*AUSGEWÄHLTER TEXT*.
-=-=-=-=-
Als ein junger Israeli vor wenigen Monaten auf seiner Facebook-Seite das Bild von preiswerten Schoko-Puddings für 19 Cent postete, um seinen Landsleuten das günstige Leben in Berlin schmackhaft zu machen, war die Aufregung in Israel groß. Kritiker bezeichneten Naor Narkis bisweilen als „Antizionisten“, weil er, so hieß es, mit den beigefügten Worten „Wir sehen uns in Berlin“ gewissermaßen einen Exodus von Israel nach Berlin fördere. Dabei wollte der 25-Jährige damit auf wirtschaftliche Probleme in seiner Heimat aufmerksam machen – und jungen Israelis neue Perspektiven in Deutschland aufzeigen.
Die Stadt Berlin ist in der Tat zum Hoffnungsträger für die deutsch-jüdischen Beziehungen geworden. Schließlich hat die Vernichtung von Millionen von Juden durch die Nationalsozialisten „eine tiefe Zerreißung im Deutschtum selbst“ hervorgebracht, wie es der jüdische Religionsphilosoph Martin Buber unter dem Eindruck des Zweiten Weltkriegs beschrieb.
Die sogenannte deutsch-jüdische Symbiose war mit dem Zivilisationsbruch Auschwitz unwiederbringlich zerstört. „Heute ist die Kontinuität des geistigen Werdens im Deutschtum abgeschnitten. Wenn sie einst wieder erneut wird, wird sie mit Notwendigkeit an jene Werte, die die Symbiose trugen, und an jene Werke, die aus ihr hervorgingen, anknüpfen. Aber die Symbiose selbst ist zu Ende und kann nicht wiederkommen“, schrieb Buber im Sammelband „Der Jude und sein Judentum“, der 1963 in Köln erschien. Zwei Jahre später, am 13. Juni 1965, starb er in Jerusalem.
-=-=-=-=-
*ANGEZEIGTE DATEN*.

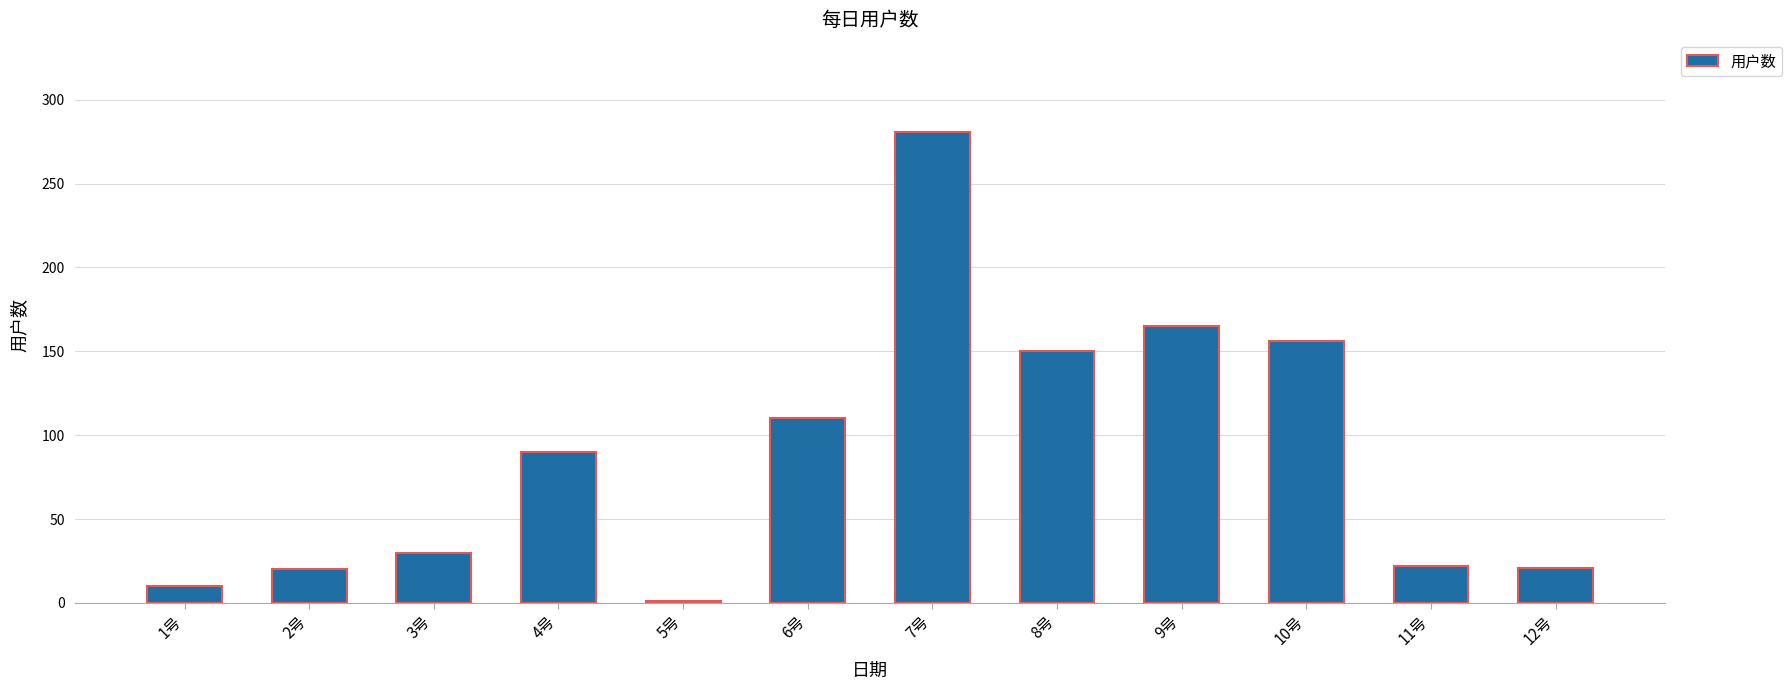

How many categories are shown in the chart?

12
-=-=-=-=-
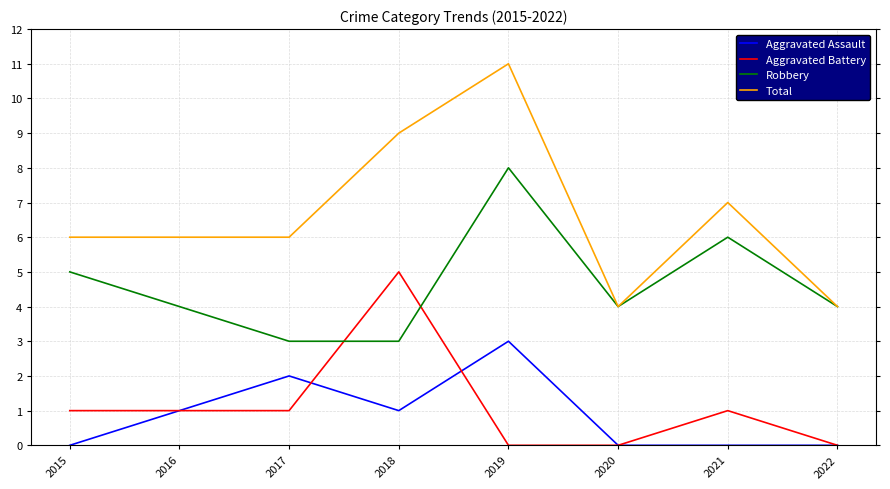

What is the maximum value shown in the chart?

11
-=-=-=-=-
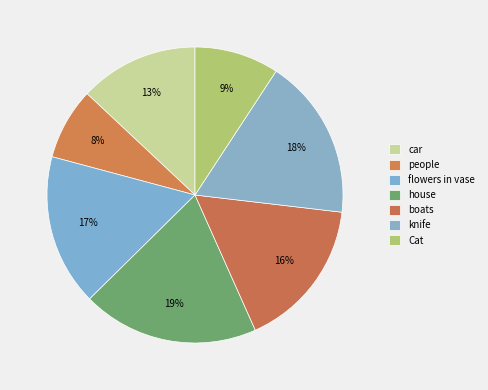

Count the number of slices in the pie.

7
-=-=-=-=-
*AUFGABENSTELLUNG*.
Schreiben Sie den Text über Berlin und die deutsch-jüdischen Beziehungen vollständig und unverändert ab. Die Datensätze werden hierfür nicht benötigt.

*LÖSUNG DER AUFGABE*.
Als ein junger Israeli vor wenigen Monaten auf seiner Facebook-Seite das Bild von preiswerten Schoko-Puddings für 19 Cent postete, um seinen Landsleuten das günstige Leben in Berlin schmackhaft zu machen, war die Aufregung in Israel groß. Kritiker bezeichneten Naor Narkis bisweilen als „Antizionisten“, weil er, so hieß es, mit den beigefügten Worten „Wir sehen uns in Berlin“ gewissermaßen einen Exodus von Israel nach Berlin fördere. Dabei wollte der 25-Jährige damit auf wirtschaftliche Probleme in seiner Heimat aufmerksam machen – und jungen Israelis neue Perspektiven in Deutschland aufzeigen.
Die Stadt Berlin ist in der Tat zum Hoffnungsträger für die deutsch-jüdischen Beziehungen geworden. Schließlich hat die Vernichtung von Millionen von Juden durch die Nationalsozialisten „eine tiefe Zerreißung im Deutschtum selbst“ hervorgebracht, wie es der jüdische Religionsphilosoph Martin Buber unter dem Eindruck des Zweiten Weltkriegs beschrieb.
Die sogenannte deutsch-jüdische Symbiose war mit dem Zivilisationsbruch Auschwitz unwiederbringlich zerstört. „Heute ist die Kontinuität des geistigen Werdens im Deutschtum abgeschnitten. Wenn sie einst wieder erneut wird, wird sie mit Notwendigkeit an jene Werte, die die Symbiose trugen, und an jene Werke, die aus ihr hervorgingen, anknüpfen. Aber die Symbiose selbst ist zu Ende und kann nicht wiederkommen“, schrieb Buber im Sammelband „Der Jude und sein Judentum“, der 1963 in Köln erschien. Zwei Jahre später, am 13. Juni 1965, starb er in Jerusalem.